Whenever I worked in Italy I always notched a day or two on to visit and take them out to dinner somewhere. Even having phoned and checked they were in when plans went awry and crashing at their place at a moment’s notice. Family dinners at home and out in Turin, Verona or Garda made countless memories, each so special and cherished.
We stayed in touch throughout life. They made visits to each of our houses in the UK, my workplace in central London and even my hospital bed while I lay comatose for two months after my cycling accident two years ago – just getting on a bus from across the border to be near and bring love and support.
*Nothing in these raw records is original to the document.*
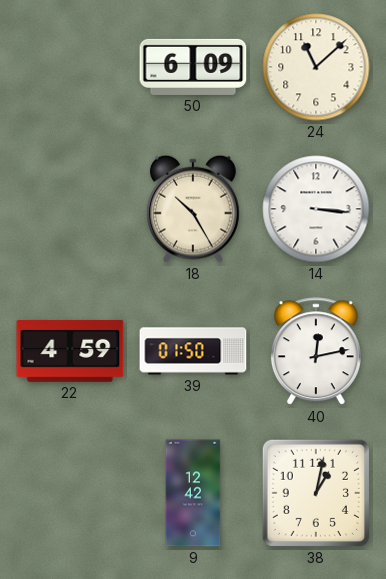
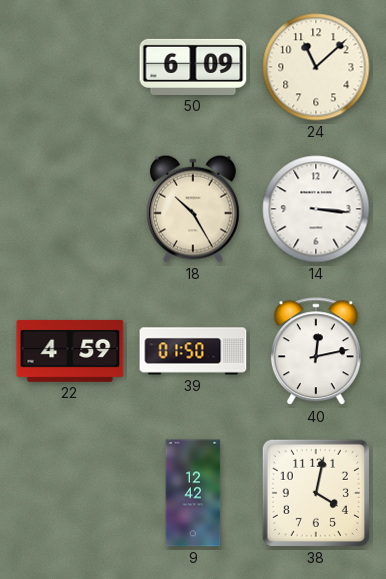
38: 1:02 -> 4:02
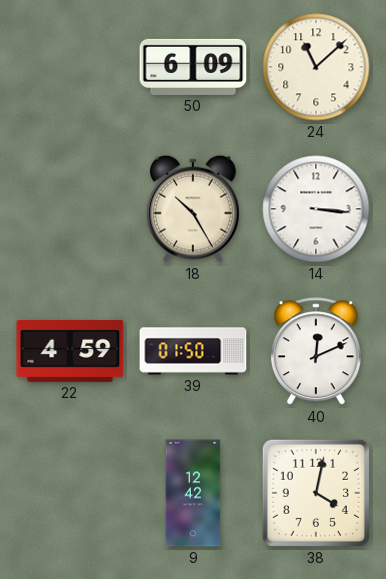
40: 12:13 -> 12:11
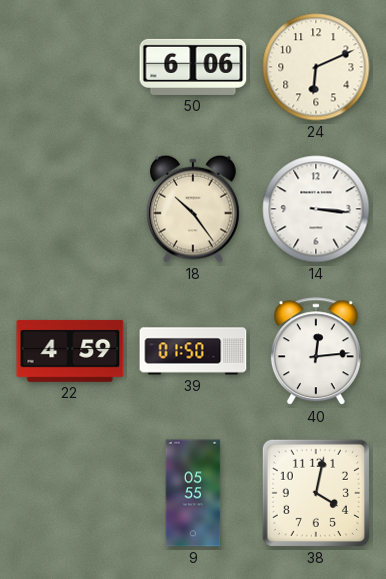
50: 6:09 -> 6:06
24: 11:08 -> 6:11
18: 10:25 -> 10:24
40: 12:11 -> 12:14
9: 12:42 -> 05:55
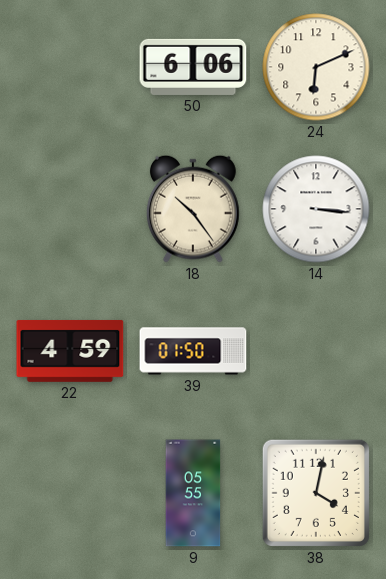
40: 12:14 -> none
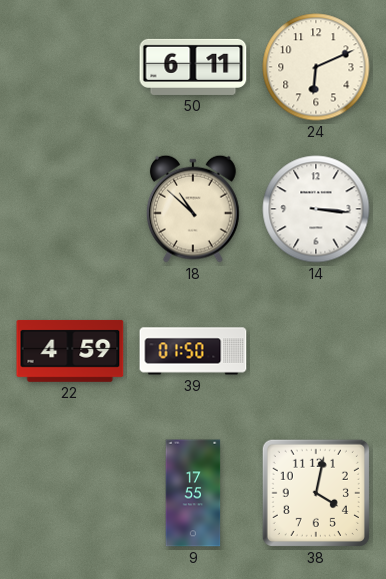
50: 6:06 -> 6:11
18: 10:24 -> 10:52
9: 05:55 -> 17:55
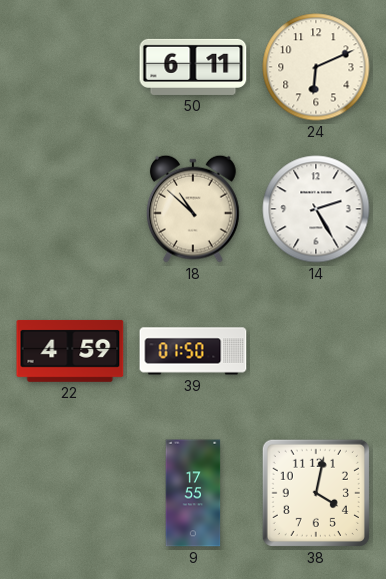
14: 3:16 -> 2:25
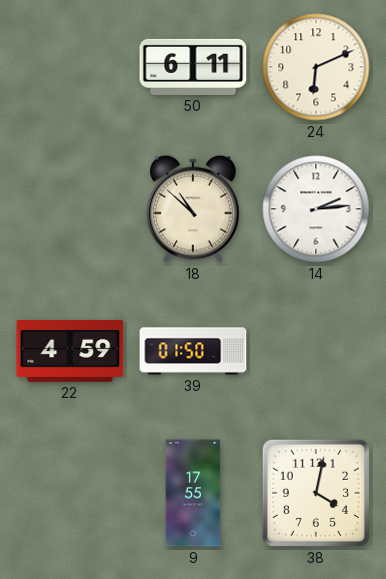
14: 2:25 -> 2:14
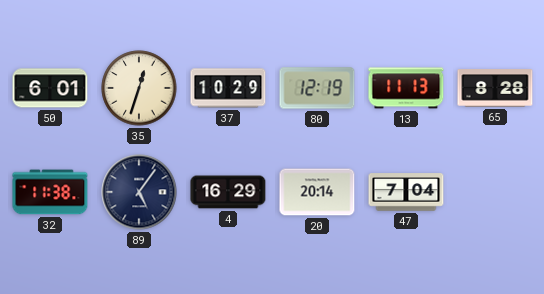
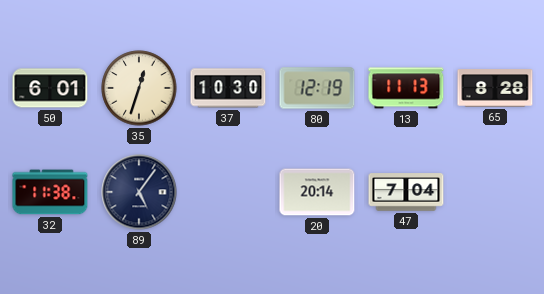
37: 10:29 -> 10:30
4: 16:29 -> none
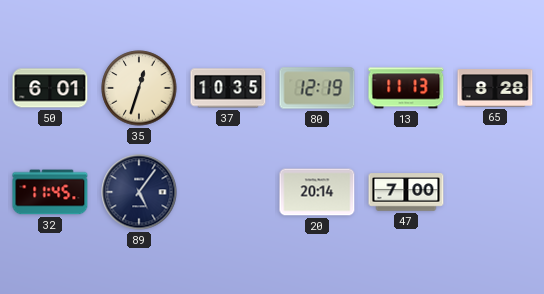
37: 10:30 -> 10:35
32: 11:38 -> 11:45
47: 7:04 -> 7:00
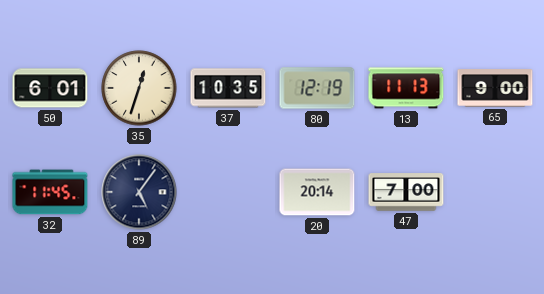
65: 8:28 -> 9:00
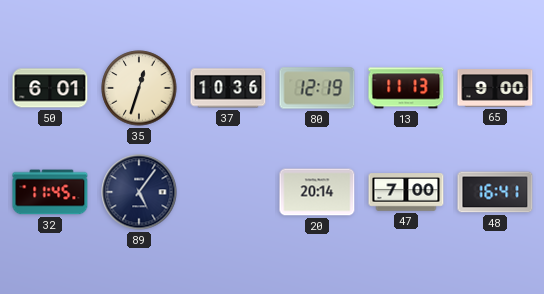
37: 10:35 -> 10:36
48: none -> 16:41
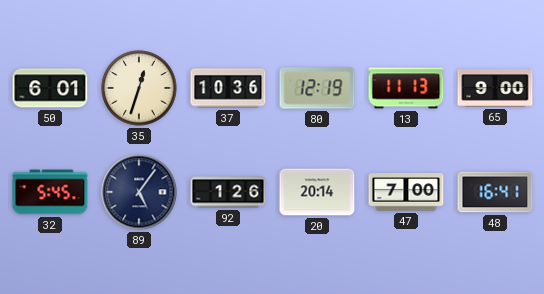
32: 11:45 -> 5:45
92: none -> 1:26
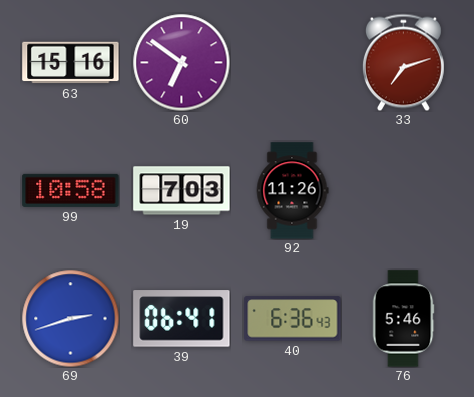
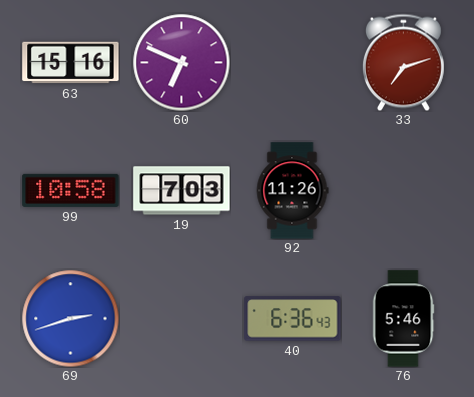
60: 6:51 -> 6:49
39: 06:41 -> none
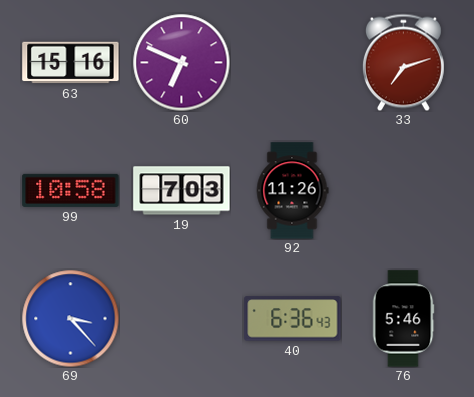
69: 2:42 -> 3:23
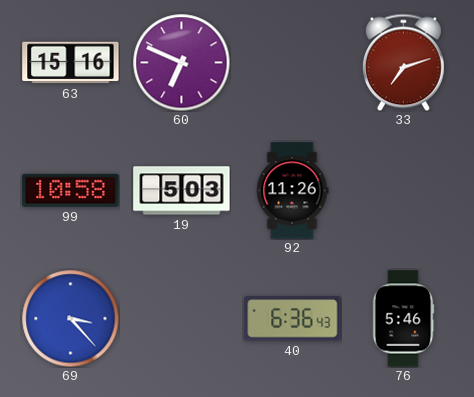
19: 7:03 -> 5:03
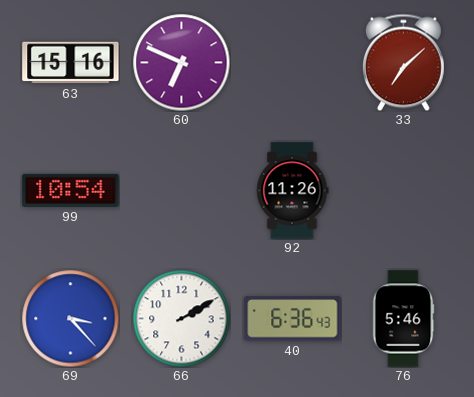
33: 7:12 -> 7:08
99: 10:58 -> 10:54
19: 5:03 -> none
66: none -> 2:10
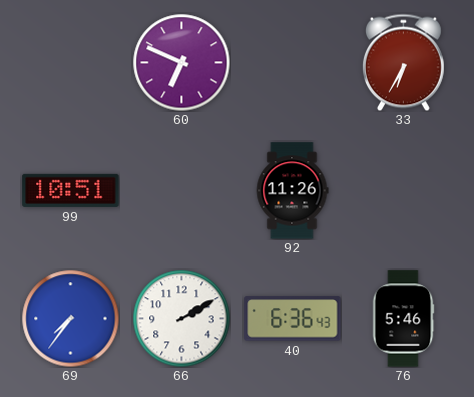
63: 15:16 -> none
33: 7:08 -> 6:35
99: 10:54 -> 10:51
69: 3:23 -> 7:36
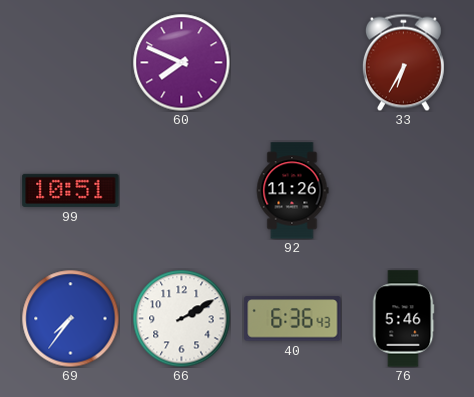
60: 6:49 -> 7:49
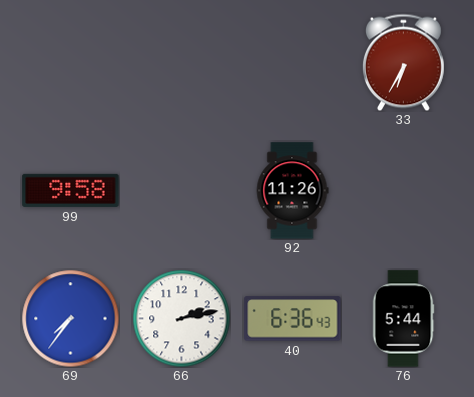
60: 7:49 -> none
99: 10:51 -> 9:58
66: 2:10 -> 2:13
76: 5:46 -> 5:44
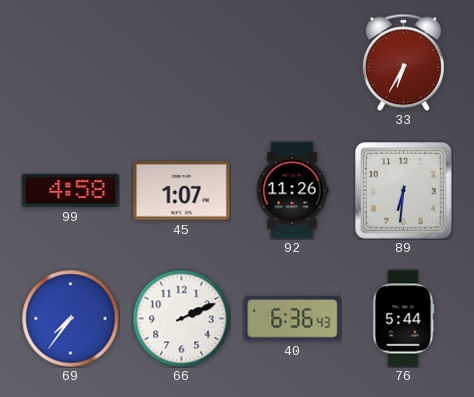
99: 9:58 -> 4:58
45: none -> 1:07
89: none -> 6:31
66: 2:13 -> 2:11
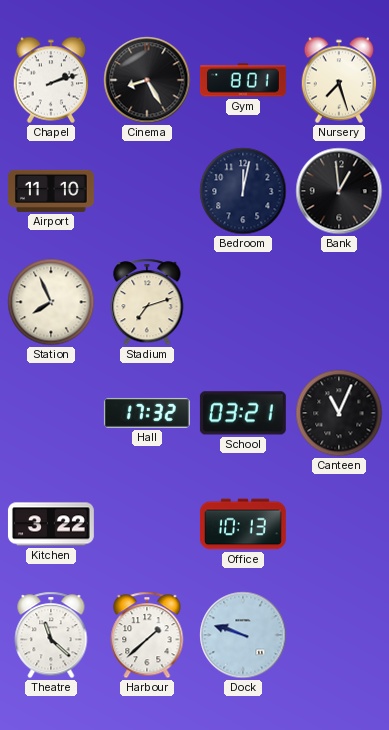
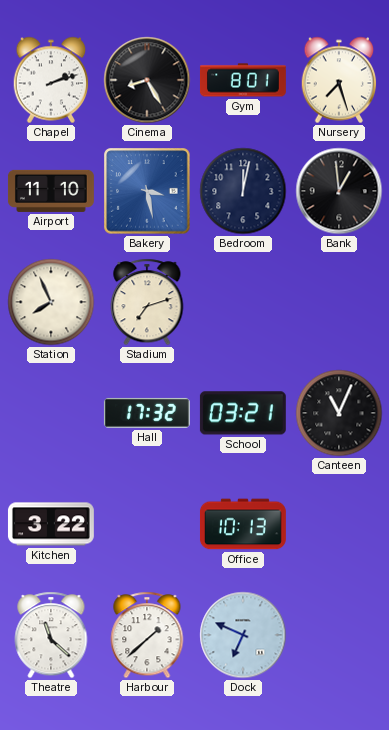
Bakery: none -> 3:28
Dock: 9:48 -> 6:49
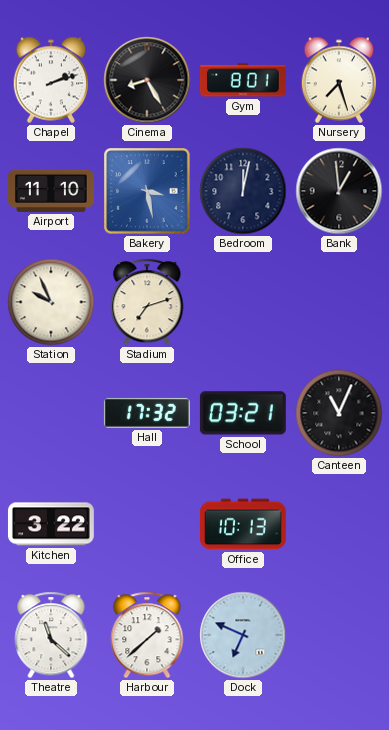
Station: 7:56 -> 9:56
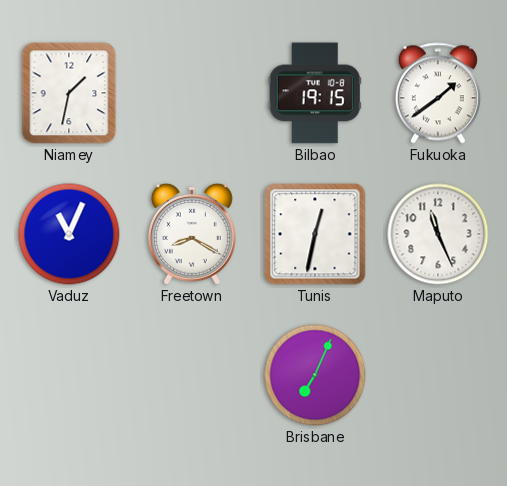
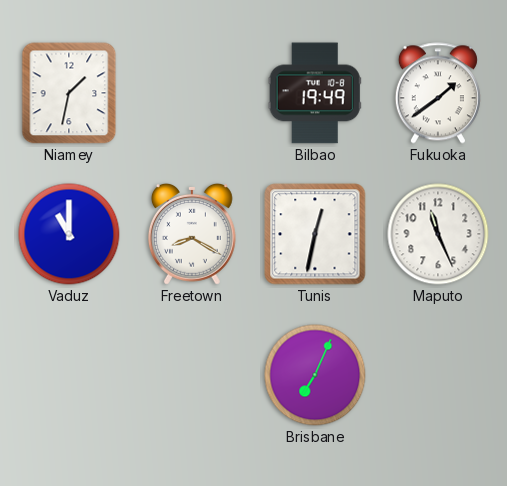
Bilbao: 19:15 -> 19:49
Vaduz: 11:04 -> 11:00
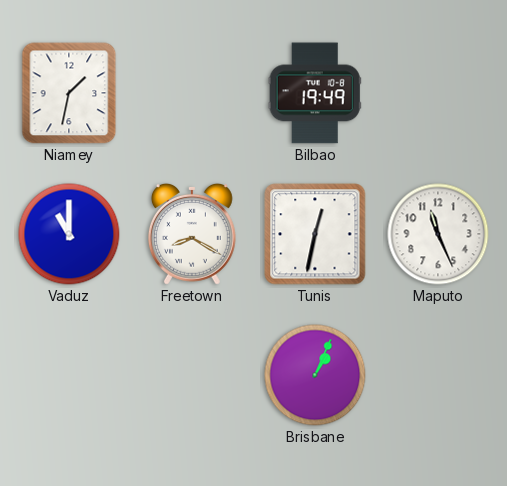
Fukuoka: 1:39 -> none
Brisbane: 7:04 -> 1:04
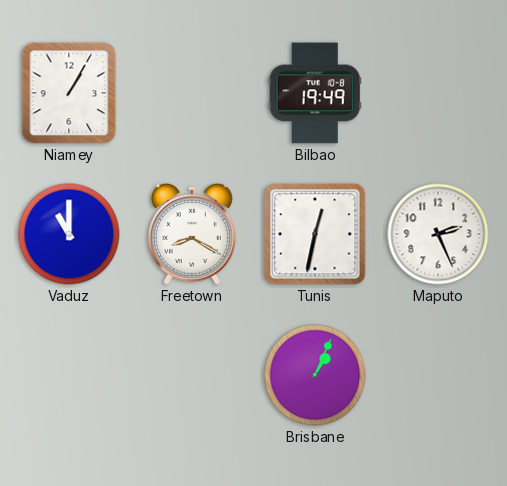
Niamey: 1:32 -> 1:05
Maputo: 11:26 -> 2:26
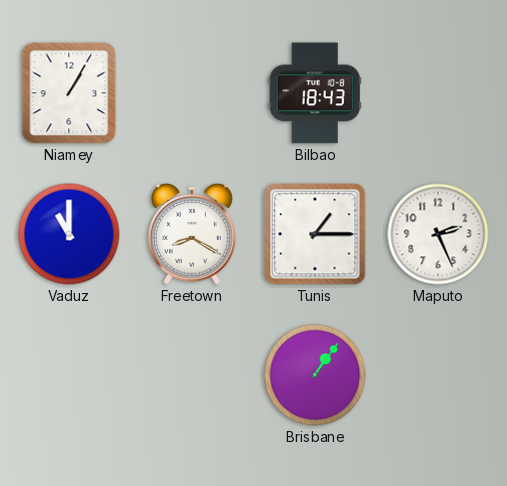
Bilbao: 19:49 -> 18:43
Tunis: 12:32 -> 1:15
Brisbane: 1:04 -> 1:06
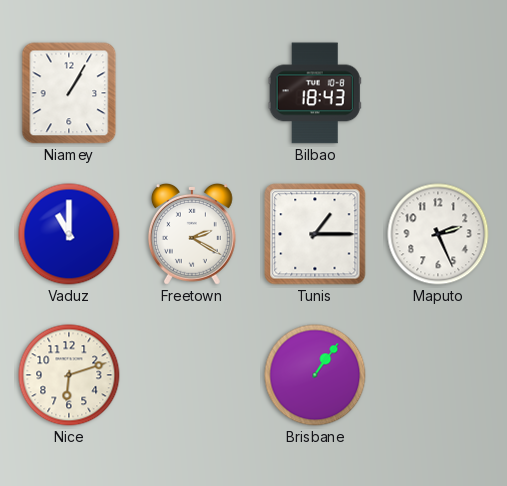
Freetown: 8:20 -> 2:20
Nice: none -> 6:12
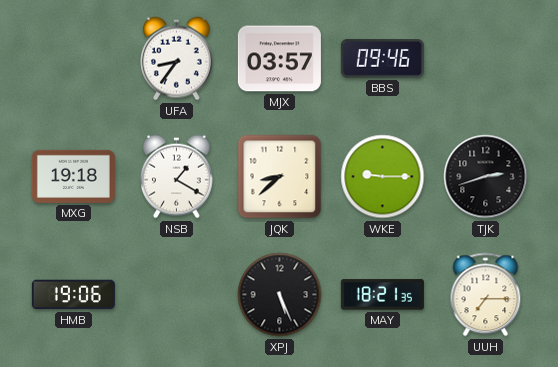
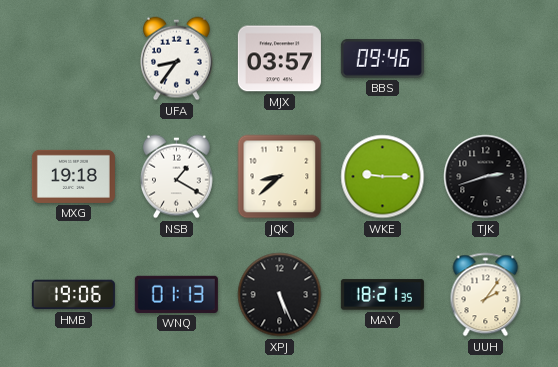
WNQ: none -> 01:13
UUH: 7:15 -> 2:06
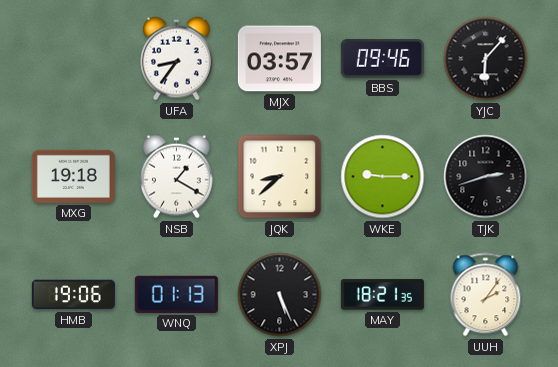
YJC: none -> 6:07
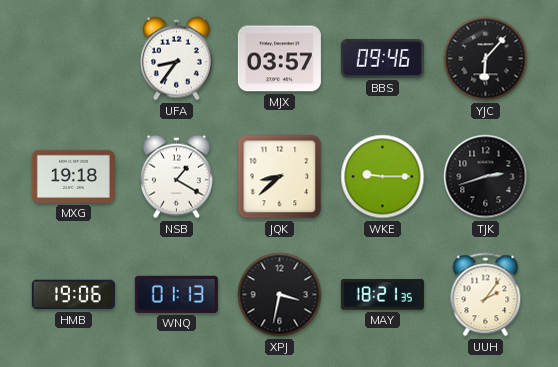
XPJ: 5:26 -> 3:32
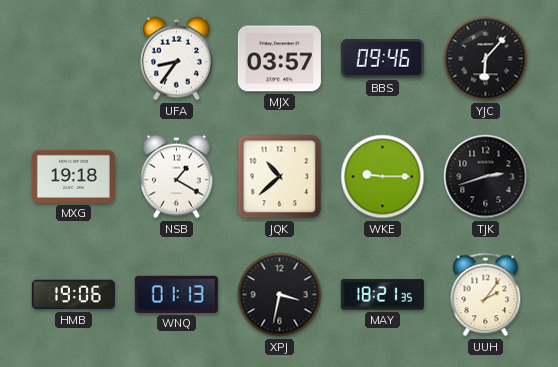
JQK: 8:38 -> 10:38
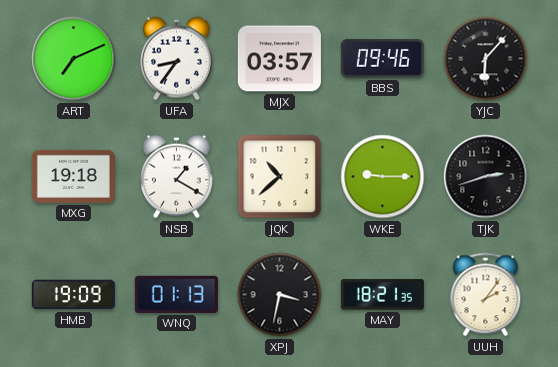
ART: none -> 7:11
HMB: 19:06 -> 19:09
During my recovery we talked constantly and a parallel hospitalisation became a joint fight. It saddened me greatly to have that phone call the other night. To hear Elizabetta was talking about me as one of the family to the end was both tearful and beautiful. My Italian family lost their mummy this week, my mother her lifelong best friend that also grew up to marry an architect and live a parallel life in another country and I lost my Italian mummy – iMum as I called her right up to a few weeks ago when we last spoke.
Ciao mama Elizabetta – Please know I will stay family for life with my Italian brother and sister.